Mobile Equipment ECU

Continuing a recent wave of new product introductions, Appareo, Fargo, ND, has added another model to the company’s line of telematically-enabled electronic control units (ECUs).

Appareo calls the new Gateway 360 a rugged yet lightweight edge computing platform for mobile equipment applications that provides a range of communication technologies: Iridium SBD, Cellular, Wi-Fi, Bluetooth, and 433 MHz radios with, GPS, BroadR-Reach, Ethernet, and controller area networking (CAN). The device is built with an IP67-rated enclosure for use outdoors and for mounting on heavy machinery.

The Appareo Gateway 360 couples global wide area connectivity capabilities through both an Iridium satellite connection, LTE connectivity with local area Wi-Fi, Bluetooth, and 433 MHz radios in a computational platform capable of receiving and processing data from a range of vehicle networks and buses.
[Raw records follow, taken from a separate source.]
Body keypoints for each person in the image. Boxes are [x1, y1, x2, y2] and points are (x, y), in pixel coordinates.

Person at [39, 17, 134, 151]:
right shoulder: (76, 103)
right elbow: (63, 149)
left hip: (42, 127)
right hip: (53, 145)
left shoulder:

The cellular capabilities of the Gateway 360 are certified in many countries, however, cellular coverage is limited in some geographies. Appareo said the use of the Iridium SBD transceiver allows for the global machine coverage. The presence of Iridium on the device ensures that critical machine data can be retrieved, and wherever that equipment may be (land, air, or water) the Gateway 360 will keep Appareo customers and their machines connected.
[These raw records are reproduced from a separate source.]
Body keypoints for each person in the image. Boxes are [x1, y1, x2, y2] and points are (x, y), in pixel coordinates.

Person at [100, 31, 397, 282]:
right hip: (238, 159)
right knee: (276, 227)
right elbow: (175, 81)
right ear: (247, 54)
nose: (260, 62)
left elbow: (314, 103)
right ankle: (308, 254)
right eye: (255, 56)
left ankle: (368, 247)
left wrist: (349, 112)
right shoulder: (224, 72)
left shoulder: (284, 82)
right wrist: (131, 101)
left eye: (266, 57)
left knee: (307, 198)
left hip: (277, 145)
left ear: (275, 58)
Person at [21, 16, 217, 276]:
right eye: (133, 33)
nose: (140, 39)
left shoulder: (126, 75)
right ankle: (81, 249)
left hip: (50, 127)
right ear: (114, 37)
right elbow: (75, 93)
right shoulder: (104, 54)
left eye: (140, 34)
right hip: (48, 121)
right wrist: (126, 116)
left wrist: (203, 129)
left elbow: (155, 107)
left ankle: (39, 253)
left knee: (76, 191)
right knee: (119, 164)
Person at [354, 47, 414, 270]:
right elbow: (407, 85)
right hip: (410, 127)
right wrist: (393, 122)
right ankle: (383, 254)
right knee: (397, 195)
The local area network connections (Wi-Fi, Bluetooth, and 433 MHz) allow machines to communicate directly with each other and with the operators or passengers. This allows people near the machine on its job site or field to be connected, informed, or in control, using real-time data with zero latency and no network costs. Further, groups of machines can communicate with machines and attachments to improve operator experience and efficiency.
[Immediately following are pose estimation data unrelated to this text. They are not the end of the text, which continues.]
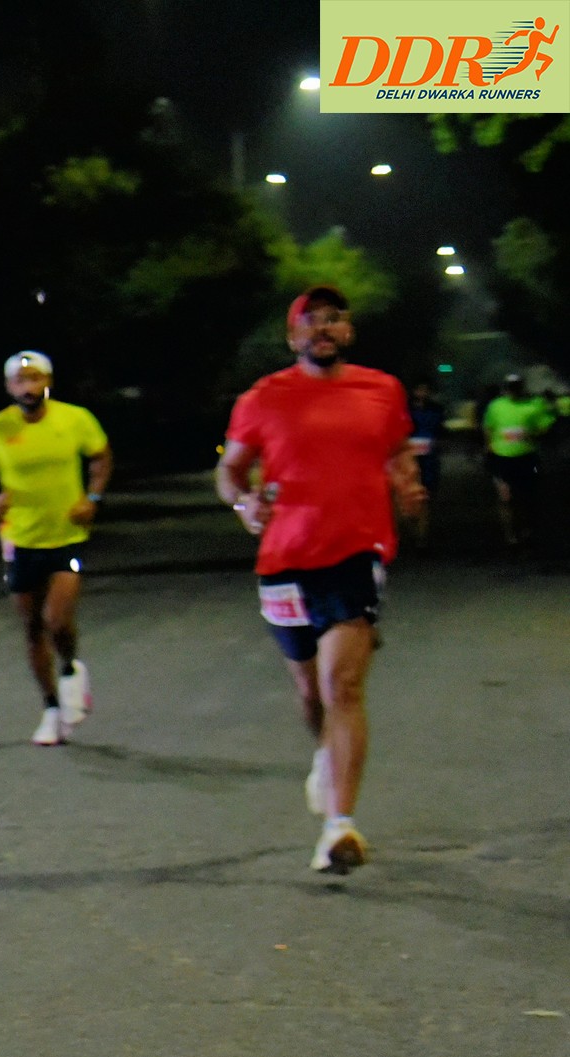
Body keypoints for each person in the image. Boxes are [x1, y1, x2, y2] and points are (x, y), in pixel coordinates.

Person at [216, 286, 424, 875]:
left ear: (348, 331)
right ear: (293, 337)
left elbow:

For example, using 433 MHz or Bluetooth, the Gateway 360 can communicate with active RFID products, like the AT-40 asset tracker, tire pressure sensors, and other wireless machine sensors, Appareo said. This capability allows for machines to receive information from hydraulic and mechanical attachments, and despite the lack of electrical power on those attachments, use information from the active RFID tag to recognize the attachment, and automatically adjust machine control settings accordingly.